— TEXTAUSZUG —
* * * *
Skigebiet

„Die Richtung der Tiroler Snow-Card stimmt, aber es ist noch immer viel zu wenig. Ich schlage vor, das Erfolgsmodell Regiocard des Tiroler Oberlandes weiter zu entwickeln. Was im Oberland funktioniert, will ich ich für alle Tiroler Familien möglich machen. Mein Ziel ist eine REGIOCARD PLUS, die die Familiengeldbörsel schont und die Tiroler Freizeitwirtschaft belebt. Um das zu erreichen, will ich die Tirol Regiocard des Tiroler Oberlandes in drei Schritten auf ganz Tirol ausweiten: Erstens braucht es eine REGIOCARD für ganz Tirol. Zweitens sollten wir eine REGIOCARD PLUS für das Oberland plus Innsbruck oder das Unterland plus Innsbruck anbieten. Und drittens schlage ich drei regionale Karten vor: Die REGIOCARD Oberland mit Außerfern. Die REGIOCARD Innsbruck und REGIOCARD Unterland mit Osttirol.“, erklärt LA Bernhard Ernst von der zweitstärksten politischen Kraft im Land das Modell einer REGIOCARD PLUS für ganz Tirol.

Teurer Skikarten-Fleckerlteppich!

Dieses Modell für ganz Tirol hat die Liste Fritz – Bürgerforum Tirol auch im Landtag eingebracht. Allerdings haben ÖVP und SPÖ diese Idee einfach abgelehnt.
* * * *
— ZIEL DER ÜBUNG —
Führen Sie den Text über die REGIOCARD PLUS für ganz Tirol im Anschluss an seinen letzten Satz fort. Die anschließenden Zeilen stammen aus einer anderen Quelle.

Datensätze
* * * *
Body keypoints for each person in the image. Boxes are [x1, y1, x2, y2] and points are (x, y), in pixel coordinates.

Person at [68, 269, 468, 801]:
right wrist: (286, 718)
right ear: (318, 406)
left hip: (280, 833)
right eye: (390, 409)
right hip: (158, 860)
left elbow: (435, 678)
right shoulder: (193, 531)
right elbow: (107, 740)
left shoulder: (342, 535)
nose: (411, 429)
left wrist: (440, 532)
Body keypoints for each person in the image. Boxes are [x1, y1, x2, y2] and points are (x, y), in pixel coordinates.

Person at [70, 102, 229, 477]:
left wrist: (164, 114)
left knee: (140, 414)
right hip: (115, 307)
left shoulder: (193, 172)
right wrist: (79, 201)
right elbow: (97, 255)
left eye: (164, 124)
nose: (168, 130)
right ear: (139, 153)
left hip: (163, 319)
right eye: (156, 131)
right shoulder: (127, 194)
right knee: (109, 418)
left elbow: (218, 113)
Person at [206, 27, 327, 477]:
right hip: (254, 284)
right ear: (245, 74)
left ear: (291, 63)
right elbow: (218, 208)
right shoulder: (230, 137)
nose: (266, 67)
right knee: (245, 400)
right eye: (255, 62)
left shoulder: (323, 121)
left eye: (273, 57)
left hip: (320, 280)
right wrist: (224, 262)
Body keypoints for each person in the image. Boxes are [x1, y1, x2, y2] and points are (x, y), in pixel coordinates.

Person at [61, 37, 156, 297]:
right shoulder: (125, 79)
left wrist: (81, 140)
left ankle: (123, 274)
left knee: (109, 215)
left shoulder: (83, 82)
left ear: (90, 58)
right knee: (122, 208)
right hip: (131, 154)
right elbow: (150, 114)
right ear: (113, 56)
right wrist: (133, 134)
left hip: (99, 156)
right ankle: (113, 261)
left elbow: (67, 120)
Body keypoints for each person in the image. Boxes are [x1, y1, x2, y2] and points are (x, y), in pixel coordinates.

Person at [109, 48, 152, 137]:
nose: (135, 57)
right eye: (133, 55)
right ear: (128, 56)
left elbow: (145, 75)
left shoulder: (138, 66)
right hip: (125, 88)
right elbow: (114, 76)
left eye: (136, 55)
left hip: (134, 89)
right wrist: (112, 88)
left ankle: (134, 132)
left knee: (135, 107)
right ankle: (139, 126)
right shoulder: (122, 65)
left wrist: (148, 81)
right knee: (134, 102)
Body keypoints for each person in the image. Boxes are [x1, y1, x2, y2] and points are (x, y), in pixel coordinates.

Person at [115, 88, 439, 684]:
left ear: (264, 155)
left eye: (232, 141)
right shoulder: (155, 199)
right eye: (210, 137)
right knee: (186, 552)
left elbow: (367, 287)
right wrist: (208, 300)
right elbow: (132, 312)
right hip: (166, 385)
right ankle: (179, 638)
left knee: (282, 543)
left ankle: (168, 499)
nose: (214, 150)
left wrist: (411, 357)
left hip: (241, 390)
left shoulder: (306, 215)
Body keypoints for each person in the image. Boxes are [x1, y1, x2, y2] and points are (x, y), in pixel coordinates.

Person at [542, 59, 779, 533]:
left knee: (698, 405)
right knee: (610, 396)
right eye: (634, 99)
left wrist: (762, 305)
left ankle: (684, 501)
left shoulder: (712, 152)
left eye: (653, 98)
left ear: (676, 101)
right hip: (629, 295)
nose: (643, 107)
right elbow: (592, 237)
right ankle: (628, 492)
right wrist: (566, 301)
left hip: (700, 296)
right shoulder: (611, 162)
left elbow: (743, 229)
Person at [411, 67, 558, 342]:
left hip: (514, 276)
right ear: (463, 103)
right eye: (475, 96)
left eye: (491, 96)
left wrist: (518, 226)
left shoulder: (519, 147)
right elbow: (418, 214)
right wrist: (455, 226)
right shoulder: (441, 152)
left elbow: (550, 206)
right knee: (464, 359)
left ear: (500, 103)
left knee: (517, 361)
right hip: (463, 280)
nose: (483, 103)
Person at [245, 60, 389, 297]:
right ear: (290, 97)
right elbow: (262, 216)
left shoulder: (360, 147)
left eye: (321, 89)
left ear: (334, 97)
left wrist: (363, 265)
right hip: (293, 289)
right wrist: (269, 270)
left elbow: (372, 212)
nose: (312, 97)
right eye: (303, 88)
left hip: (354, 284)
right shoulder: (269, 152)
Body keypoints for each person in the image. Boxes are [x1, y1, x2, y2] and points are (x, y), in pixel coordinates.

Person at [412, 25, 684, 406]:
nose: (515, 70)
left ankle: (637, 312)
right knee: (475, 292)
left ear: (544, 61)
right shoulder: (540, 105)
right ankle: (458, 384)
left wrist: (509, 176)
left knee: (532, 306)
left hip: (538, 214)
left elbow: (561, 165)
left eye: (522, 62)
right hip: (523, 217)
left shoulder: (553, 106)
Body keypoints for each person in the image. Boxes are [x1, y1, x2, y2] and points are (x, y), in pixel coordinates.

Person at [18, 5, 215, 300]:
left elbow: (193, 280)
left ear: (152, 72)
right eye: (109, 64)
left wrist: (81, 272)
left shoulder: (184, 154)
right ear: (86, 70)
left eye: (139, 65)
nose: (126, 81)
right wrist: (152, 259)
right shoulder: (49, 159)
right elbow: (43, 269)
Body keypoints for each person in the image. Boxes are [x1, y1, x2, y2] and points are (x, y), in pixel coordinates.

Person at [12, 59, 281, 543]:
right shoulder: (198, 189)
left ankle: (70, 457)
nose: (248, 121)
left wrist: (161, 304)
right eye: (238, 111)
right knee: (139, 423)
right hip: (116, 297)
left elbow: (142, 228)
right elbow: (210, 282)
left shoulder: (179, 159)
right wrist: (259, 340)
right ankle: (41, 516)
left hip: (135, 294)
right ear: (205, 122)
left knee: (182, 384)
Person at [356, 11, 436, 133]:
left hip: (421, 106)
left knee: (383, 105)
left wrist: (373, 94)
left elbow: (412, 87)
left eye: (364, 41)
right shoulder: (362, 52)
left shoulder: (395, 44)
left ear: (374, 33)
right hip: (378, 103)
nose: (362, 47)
* * * *
— ANTWORTBEREICH —
„Landeshauptmann Platter vergisst bei der Snow-Card die Bezirke Kufstein, Kitzbühel, Lienz und Reutte. Auch der angekündigte Preis von 439 € für Erwachsene und 279 € für Jugendliche bis 16 Jahren widerspricht klar seiner Ankündigung, Tirol zum familienfreundlichsten Land zu machen. Wenn ich davon ausgehe, dass eine Familie mit zwei Kindern rund 1200 € bezahlen soll, dann ist das wenig familienfreundlich und einfach viel zu teuer. Überhaupt offen ist, was während der Sommermonate sein soll. Ich meine, dass auch das wanderbare Tirol sowie die Tiroler Freizeitparks einzubinden sind und hier ein kostengünstiger Zugang für die Tiroler Familien zu gewährleisten ist.“, sagt LA Ernst.